The 2007–08 season did finally bring back long missing success to the club, the first Südbaden league title since 1975 and promotion to the Oberliga, which now was only the fifth division in German football. OFV had a disappointing season there, finishing last and being relegated back to the Verbandsliga.

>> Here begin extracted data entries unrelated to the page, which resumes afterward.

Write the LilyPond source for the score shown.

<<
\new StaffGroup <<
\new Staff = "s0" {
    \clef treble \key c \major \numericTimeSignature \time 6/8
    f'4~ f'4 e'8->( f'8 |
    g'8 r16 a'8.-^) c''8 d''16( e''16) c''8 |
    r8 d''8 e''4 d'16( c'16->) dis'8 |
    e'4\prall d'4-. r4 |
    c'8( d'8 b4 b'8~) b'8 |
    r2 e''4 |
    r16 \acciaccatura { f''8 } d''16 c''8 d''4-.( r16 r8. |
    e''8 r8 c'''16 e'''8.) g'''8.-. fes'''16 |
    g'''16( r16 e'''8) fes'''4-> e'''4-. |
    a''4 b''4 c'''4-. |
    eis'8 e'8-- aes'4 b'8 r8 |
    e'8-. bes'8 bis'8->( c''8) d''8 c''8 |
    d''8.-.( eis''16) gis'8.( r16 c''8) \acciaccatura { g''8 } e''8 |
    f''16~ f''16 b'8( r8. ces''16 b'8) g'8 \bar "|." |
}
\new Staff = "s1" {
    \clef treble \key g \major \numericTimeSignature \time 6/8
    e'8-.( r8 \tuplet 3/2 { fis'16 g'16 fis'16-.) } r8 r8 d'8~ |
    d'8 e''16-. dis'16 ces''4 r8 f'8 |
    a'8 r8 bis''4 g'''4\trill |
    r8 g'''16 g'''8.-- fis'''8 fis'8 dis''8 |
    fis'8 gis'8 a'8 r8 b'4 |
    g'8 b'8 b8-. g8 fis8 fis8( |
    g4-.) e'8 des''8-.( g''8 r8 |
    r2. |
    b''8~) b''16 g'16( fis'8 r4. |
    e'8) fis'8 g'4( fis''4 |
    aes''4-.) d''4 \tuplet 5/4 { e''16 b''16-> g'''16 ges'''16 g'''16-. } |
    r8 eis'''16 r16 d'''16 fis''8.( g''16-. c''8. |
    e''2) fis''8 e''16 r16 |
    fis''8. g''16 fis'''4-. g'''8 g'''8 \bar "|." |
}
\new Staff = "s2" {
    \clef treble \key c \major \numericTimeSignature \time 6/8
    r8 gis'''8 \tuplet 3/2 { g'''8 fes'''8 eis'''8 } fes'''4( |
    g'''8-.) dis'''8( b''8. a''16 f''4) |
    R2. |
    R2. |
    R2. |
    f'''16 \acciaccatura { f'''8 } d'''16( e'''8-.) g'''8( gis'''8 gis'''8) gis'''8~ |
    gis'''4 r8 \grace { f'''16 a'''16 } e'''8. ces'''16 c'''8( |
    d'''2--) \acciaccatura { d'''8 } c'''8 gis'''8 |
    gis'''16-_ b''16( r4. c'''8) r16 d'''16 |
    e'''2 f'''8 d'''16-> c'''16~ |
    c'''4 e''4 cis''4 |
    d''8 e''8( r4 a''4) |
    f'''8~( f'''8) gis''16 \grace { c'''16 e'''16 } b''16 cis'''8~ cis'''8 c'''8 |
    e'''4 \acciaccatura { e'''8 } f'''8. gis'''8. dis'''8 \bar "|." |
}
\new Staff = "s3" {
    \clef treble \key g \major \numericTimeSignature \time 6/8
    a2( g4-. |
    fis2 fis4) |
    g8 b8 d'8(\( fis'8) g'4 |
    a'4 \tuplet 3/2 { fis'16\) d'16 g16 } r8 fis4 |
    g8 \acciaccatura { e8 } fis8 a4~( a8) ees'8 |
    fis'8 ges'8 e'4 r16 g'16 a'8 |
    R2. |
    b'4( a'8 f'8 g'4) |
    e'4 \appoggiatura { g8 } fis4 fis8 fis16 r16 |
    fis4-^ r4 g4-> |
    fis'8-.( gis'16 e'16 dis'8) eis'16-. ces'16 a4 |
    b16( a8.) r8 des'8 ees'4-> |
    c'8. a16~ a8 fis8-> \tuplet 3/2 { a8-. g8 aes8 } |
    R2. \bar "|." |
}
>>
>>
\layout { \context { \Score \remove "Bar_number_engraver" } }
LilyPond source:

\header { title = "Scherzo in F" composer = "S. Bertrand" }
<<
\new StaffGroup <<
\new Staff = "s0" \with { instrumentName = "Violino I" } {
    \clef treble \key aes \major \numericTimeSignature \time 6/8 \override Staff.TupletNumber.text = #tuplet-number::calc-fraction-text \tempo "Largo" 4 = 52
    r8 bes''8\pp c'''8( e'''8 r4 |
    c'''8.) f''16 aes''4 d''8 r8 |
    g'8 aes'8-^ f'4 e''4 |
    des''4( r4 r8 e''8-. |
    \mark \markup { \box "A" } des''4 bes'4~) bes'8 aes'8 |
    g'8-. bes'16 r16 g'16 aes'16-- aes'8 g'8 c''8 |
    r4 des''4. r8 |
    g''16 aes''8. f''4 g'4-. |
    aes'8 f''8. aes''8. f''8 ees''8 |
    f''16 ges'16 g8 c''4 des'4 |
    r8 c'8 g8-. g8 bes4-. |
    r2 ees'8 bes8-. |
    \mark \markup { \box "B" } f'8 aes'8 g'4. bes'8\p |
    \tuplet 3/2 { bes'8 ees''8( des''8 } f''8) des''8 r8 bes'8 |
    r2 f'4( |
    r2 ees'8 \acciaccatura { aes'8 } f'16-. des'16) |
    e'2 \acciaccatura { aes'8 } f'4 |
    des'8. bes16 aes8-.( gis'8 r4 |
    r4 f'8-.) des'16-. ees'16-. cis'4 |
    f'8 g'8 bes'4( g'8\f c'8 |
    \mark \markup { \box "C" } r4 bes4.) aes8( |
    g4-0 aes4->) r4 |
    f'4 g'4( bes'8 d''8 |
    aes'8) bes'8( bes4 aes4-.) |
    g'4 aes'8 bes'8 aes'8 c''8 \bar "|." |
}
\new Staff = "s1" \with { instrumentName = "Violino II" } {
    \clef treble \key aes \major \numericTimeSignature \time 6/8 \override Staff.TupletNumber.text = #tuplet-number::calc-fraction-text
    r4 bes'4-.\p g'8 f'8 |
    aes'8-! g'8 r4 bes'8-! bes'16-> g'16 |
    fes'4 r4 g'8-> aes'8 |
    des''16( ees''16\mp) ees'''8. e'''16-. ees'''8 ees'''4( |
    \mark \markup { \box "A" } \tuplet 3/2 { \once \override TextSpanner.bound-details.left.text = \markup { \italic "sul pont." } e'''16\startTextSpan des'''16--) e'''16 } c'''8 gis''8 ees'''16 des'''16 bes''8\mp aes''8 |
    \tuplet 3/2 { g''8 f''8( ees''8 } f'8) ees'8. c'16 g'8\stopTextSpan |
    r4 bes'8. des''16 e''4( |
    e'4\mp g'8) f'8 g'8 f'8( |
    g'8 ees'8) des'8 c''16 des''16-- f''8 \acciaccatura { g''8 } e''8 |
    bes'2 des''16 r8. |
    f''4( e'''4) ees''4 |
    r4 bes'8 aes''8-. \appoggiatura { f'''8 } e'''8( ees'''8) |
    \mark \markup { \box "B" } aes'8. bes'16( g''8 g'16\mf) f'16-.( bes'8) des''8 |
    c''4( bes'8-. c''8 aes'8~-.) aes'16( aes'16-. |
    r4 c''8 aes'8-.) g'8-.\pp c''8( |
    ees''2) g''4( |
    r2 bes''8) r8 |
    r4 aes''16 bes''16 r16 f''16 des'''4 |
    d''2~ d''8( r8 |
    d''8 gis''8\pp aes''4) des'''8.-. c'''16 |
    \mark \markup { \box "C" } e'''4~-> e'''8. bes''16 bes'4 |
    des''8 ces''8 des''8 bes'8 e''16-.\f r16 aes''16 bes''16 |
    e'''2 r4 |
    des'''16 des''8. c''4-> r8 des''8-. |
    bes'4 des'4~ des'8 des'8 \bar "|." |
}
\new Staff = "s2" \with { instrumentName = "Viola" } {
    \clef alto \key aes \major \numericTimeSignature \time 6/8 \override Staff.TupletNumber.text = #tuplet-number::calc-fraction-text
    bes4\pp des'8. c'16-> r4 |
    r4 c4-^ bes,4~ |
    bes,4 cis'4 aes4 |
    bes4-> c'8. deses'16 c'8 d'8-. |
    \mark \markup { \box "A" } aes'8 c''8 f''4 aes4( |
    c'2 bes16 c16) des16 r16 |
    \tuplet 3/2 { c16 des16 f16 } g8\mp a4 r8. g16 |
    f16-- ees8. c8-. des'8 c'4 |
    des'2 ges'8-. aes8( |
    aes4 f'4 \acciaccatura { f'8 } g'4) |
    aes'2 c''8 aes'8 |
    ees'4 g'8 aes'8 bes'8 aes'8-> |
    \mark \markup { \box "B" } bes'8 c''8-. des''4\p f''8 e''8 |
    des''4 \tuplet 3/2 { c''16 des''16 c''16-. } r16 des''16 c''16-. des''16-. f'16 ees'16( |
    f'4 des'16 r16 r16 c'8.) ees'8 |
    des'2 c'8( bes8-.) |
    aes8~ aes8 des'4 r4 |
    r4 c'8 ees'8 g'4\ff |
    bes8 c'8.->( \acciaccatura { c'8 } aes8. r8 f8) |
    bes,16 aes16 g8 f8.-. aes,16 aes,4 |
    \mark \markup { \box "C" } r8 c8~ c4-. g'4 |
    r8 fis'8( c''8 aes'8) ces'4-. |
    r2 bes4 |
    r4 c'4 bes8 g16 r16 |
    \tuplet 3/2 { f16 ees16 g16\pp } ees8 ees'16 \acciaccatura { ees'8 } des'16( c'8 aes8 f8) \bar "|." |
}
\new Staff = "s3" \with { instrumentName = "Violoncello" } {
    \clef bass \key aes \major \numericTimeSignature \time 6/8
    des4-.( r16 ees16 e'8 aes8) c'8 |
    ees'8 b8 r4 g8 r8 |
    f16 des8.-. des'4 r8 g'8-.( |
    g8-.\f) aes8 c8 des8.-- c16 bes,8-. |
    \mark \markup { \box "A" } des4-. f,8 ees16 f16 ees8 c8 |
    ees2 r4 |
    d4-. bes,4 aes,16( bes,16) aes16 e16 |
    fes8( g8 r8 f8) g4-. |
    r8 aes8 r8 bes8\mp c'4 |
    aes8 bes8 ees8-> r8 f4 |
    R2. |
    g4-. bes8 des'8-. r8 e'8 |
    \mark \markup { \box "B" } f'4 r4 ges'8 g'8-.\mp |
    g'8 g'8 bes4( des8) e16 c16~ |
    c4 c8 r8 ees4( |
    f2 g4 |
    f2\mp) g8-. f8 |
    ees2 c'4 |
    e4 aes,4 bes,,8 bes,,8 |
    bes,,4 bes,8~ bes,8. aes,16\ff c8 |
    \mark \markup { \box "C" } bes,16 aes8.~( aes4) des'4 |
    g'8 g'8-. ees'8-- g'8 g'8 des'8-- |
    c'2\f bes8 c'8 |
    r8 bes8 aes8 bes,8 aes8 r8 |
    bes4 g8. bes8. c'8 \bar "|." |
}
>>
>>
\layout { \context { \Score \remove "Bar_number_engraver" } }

After two seasons at this level, OFV returned to the Oberliga in 2011, where it lasted until 2013, when the club was relegated back to the Verbandsliga Südbaden again. Another Verbandsliga title in 2015–16 took the club back to the Oberliga.

==International players==
The following former internationals have played for the OFV in the later stages of their career:
- Ernst Willimowski, former German and Polish international, played for the OFV 1950 to 1952
- Kazimierz Kmiecik, former Polish international, played for the OFV in 1988–89

==Former managers==
- Hans Cieslarczyk (1979–1980)
- Antun Rudinski (1990–1991)
- Octavian Popescu (1991)
- Jürgen Hartmann (2006–2007)

==Reserve team==
The Offenburger FV II, in its better days, spent six seasons in the Verbandsliga Südbaden, which it finally got relegated from in 1990. After a time, were the club had no reserve side at all, the team has returned to some success, winning the Kreisliga B Offenburg, Staffel IV in 2008 and gaining promotion to the Kreisliga A Offenburg, Staffel Nord.

==Youth team==
The Under-19 side of the club (German: A-Jugend) competet in the Under 19 Bundesliga South-Southwest in 2007–08, having gained promotion from the Oberliga the year before. The team finished thirteen out of fourteen teams and was relegated, Nevertheless, it is a strong performance when one considers that almost all other sides at this level are youth teams of professional clubs, like VfB Stuttgart and Bayern Munich.

==Honours==
The club's honours:

===League===
- German amateur football championship
  - Champions: 1984
- Bezirksklasse Baden (II)
  - Champions: (4) 1921, 1934, 1935, 1938
- Kreisliga Südbaden (II)
  - Champions: (4) 1925, 1927, 1931, 1932
- Oberliga Baden-Württemberg (III)
  - Runners-up: (3) 1983, 1984, 1987
- Amateurliga Südbaden (III)
  - Champions: (9) 1952, 1953, 1954, 1958, 1960, 1961, 1967, 1974, 1975
  - Runners-up: (4) 1956, 1957, 1963, 1968
- Verbandsliga Südbaden (V)
  - Champions: (3) 2008, 2011, 2016
  - Runners-up: (3) 2004, 2007, 2010

===Cup===
- South Baden Cup
  - Winners: (5) 1961, 1967, 1982, 1987, 2012
  - Runners-up: (8) 1948, 1959, 1972, 1978, 1981, 1985, 1988, 2009

==Recent managers==
Recent managers of the club:

| Manager | Start | Finish |
|---|---|---|
| Jürgen Hartmann | 1 July 2006 | 30 June 2007 |
| Arnold Brunner | 1 July 2007 | Present |

==Recent seasons==
The recent season-by-season performance of the club:

| Season | Division | Tier | Position |
| 1999–2000 | Landesliga Südbaden | VI | 5th |
| 2000–01 | Landesliga Südbaden | 2nd ↑ |
| 2001–02 | Verbandsliga Südbaden | V | 6th |
| 2002–03 | Verbandsliga Südbaden | 4th |
| 2003–04 | Verbandsliga Südbaden | 2nd |
| 2004–05 | Verbandsliga Südbaden | 4th |
| 2005–06 | Verbandsliga Südbaden | 3rd |
| 2006–07 | Verbandsliga Südbaden | 2nd |
| 2007–08 | Verbandsliga Südbaden | 1st ↑ |
| 2008–09 | Oberliga Baden-Württemberg | 18th ↓ |
| 2009–10 | Verbandsliga Südbaden | VI | 2nd |
| 2010–11 | Verbandsliga Südbaden | 1st ↑ |
| 2011–12 | Oberliga Baden-Württemberg | V | 13th |
| 2012–13 | Oberliga Baden-Württemberg | 16th ↓ |
| 2013–14 | Verbandsliga Südbaden | VI | 5th |
| 2014–15 | Verbandsliga Südbaden | 8th |
| 2015–16 | Verbandsliga Südbaden | 1st ↑ |
| 2016–17 | Oberliga Baden-Württemberg | V |  |

- With the introduction of the Regionalligas in 1994 and the 3. Liga in 2008 as the new third tier, below the 2. Bundesliga, all leagues below dropped one tier.

| ↑ Promoted | ↓ Relegated |

==Stadium==
The club's ground, the Karl-Heitz-Stadion, is a pure football stadium, something of a rarity for clubs at this level who usually play in multi-functional stadiums. The stadium was built in 1957–58 and modernised in 2001–02. It holds 15,000 spectators.